Temuan tersebut bisa berupa ketidakpatuhan, kelemahan sistem, hingga indikasi korupsi, yang jika tidak ditindaklanjuti, akan berdampak pada kualitas layanan publik dan kepercayaan publik.

Temuan Badan Pemeriksa Keuangan (BPK) muncul ketika terdapat ketidaksesuaian antara pengelolaan keuangan negara/daerah dengan standar dan peraturan yang berlaku.
Secara umum, temuan ini dibagi menjadi tiga kategori utama:
kelemahan Sistem Pengendalian Intern (SPI), ketidakpatuhan terhadap peraturan perundang-undangan (berpotensi kerugian negara), dan ketidakefisienan penggunaan anggaran.
Tuntutan Ganti Rugi (TGR) terhadap temuan BPK tidak menghapus atau mempengaruhi dugaan tindak pidana penyalahgunaan anggaran.
Berikut adalah poin-poin penting terkait hukum TGR dan temuan BPK:
Penyelesaian TGR merupakan bentuk pemulihan kerugian keuangan negara/daerah (administratif), bukan penghapus pidana.
Sesuai dengan Pasal 4 Undang-Undang No. 31 Tahun 1999 tentang Pemberantasan Tindak Pidana Korupsi, pengembalian kerugian negara tidak menghapuskan dipidananya pelaku tindak pidana.
Pasal 10 Peraturan BPK No. 2 Tahun 2010 menyatakan bahwa, penyelesaian tindak lanjut (pembayaran TGR) tidak menghapuskan tuntutan pidana.
Meskipun kerugian negara hasil temuan BPK telah dikembalikan melalui TGR, aparat penegak hukum (Kepolisian, Kejaksaan, KPK) tetap dapat memproses dugaan korupsi secara pidana.

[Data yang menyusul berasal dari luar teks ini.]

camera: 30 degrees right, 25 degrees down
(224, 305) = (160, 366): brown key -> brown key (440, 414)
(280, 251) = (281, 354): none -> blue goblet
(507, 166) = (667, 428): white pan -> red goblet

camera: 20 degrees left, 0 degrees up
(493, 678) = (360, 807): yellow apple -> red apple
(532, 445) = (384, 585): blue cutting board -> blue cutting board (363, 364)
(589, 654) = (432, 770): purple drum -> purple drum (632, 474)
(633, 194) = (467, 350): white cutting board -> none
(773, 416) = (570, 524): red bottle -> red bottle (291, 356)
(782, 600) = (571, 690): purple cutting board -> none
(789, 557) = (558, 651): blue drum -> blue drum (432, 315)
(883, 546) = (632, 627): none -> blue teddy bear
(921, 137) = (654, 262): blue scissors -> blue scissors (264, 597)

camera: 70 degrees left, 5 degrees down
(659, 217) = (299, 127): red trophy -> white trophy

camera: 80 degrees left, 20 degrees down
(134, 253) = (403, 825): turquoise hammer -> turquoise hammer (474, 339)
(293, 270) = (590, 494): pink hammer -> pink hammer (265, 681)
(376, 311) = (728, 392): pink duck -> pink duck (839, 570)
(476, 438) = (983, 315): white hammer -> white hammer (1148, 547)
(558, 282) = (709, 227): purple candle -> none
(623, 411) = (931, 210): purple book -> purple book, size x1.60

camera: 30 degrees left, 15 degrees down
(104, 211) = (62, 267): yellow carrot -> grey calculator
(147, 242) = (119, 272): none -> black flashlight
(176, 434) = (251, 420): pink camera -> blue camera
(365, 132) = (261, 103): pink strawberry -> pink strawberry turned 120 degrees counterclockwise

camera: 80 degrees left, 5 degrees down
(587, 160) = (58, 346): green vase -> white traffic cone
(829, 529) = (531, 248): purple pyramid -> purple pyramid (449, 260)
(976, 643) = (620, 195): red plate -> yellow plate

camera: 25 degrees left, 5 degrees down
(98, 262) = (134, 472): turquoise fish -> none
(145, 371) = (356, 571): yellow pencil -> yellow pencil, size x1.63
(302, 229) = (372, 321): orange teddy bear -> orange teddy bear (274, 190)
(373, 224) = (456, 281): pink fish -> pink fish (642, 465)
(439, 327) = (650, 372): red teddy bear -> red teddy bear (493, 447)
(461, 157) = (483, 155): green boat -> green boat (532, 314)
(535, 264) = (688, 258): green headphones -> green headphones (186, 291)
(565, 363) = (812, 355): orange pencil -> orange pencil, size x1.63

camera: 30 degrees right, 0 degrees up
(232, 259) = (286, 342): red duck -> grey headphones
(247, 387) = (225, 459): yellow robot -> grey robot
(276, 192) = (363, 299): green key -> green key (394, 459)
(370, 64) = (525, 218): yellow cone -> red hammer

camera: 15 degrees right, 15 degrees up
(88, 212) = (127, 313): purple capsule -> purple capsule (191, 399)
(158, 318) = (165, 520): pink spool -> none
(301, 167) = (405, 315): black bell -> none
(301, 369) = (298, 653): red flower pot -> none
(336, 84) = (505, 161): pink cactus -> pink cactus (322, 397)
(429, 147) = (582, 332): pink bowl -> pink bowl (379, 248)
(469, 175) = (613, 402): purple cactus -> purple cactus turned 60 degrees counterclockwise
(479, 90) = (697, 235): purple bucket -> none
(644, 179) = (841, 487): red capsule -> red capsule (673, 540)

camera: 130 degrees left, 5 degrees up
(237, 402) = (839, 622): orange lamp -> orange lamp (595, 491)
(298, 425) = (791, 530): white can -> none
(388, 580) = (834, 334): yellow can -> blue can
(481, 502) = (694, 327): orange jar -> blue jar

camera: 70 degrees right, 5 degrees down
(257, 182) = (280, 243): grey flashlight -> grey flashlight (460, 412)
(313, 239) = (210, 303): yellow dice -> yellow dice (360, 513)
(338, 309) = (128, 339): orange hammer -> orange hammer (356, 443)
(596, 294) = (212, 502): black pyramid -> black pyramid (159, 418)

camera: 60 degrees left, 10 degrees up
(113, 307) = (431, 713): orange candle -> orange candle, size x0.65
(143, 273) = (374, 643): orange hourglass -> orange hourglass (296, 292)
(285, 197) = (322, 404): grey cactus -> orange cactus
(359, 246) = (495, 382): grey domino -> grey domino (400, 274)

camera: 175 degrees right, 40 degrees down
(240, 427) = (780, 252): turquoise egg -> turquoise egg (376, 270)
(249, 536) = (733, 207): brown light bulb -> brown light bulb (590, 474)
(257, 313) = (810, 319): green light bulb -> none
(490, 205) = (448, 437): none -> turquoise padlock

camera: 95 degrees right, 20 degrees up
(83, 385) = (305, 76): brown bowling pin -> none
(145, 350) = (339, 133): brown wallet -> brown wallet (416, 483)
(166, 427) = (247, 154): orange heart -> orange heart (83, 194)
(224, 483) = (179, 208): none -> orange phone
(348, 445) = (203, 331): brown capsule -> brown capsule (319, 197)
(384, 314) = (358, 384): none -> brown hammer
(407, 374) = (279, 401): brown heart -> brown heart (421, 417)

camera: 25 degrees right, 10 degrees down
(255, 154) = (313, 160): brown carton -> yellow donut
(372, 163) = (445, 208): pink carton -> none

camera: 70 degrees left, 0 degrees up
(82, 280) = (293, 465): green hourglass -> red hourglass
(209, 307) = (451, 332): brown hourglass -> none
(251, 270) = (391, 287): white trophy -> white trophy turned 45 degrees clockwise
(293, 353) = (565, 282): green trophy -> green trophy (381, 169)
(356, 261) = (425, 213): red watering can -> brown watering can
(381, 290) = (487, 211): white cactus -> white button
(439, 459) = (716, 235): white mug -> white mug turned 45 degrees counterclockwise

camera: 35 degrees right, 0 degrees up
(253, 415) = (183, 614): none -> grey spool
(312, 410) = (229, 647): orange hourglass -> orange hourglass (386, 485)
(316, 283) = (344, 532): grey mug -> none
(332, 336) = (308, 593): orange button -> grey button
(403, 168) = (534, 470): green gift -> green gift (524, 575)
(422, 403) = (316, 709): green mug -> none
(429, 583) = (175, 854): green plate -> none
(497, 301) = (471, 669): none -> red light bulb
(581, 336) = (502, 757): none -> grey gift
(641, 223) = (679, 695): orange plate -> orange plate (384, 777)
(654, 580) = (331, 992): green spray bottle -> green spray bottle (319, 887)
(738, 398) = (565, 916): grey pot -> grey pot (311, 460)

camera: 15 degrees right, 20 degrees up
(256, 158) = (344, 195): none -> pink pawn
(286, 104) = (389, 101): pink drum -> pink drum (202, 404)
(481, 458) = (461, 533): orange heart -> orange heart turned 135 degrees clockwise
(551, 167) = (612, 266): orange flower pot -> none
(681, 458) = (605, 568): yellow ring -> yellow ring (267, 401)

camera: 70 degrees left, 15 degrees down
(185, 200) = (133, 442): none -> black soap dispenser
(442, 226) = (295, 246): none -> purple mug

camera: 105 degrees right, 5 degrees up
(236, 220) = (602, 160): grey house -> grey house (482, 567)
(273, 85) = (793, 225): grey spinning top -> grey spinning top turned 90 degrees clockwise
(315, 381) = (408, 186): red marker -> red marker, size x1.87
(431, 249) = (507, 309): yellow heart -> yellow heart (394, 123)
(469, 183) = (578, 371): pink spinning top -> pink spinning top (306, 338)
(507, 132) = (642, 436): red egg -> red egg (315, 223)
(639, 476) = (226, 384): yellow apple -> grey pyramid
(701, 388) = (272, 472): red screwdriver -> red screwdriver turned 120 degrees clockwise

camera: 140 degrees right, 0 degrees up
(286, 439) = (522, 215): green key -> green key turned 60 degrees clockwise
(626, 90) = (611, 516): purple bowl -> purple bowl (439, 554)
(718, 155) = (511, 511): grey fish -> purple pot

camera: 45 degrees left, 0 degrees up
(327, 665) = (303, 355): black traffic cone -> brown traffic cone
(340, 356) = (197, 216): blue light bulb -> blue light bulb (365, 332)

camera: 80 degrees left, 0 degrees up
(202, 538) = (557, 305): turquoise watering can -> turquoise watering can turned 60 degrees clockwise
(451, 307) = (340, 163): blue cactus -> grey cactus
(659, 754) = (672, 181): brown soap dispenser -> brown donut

Dengan demikian, pengembalian uang (TGR) hanya dapat menjadi faktor yang meringankan hukuman di persidangan, namun tidak menghentikan proses hukum atas dugaan korupsi.
Berdasarkan data yang berhasil dihimpun redaksi Info Katulistiwa News (IKN), tahun 2024 Badan Pemeriksa Keuangan (BPK) Republik Indonesia dalam Laporan Hasil Pemeriksaan (LHP) menyatakan bahwa, terdapat sejumlah temuan yang tidak sesuai peraturan dan perundang-undangan yang berlaku pada Dinas Kehutanan Provinsi Kalimantan Tengah yaitu:
Pembangunan Sarana dan Prasarana Persemaian Permanen Modern (Paket 1)
Dinas Kehutanan pada Tahun Anggaran 2024 melakukan perikatan kerja dengan PT BIK untuk melaksanakan pekerjaan Pembangunan Sarana dan
Prasarana Persemaian Permanen Modern (Paket 1).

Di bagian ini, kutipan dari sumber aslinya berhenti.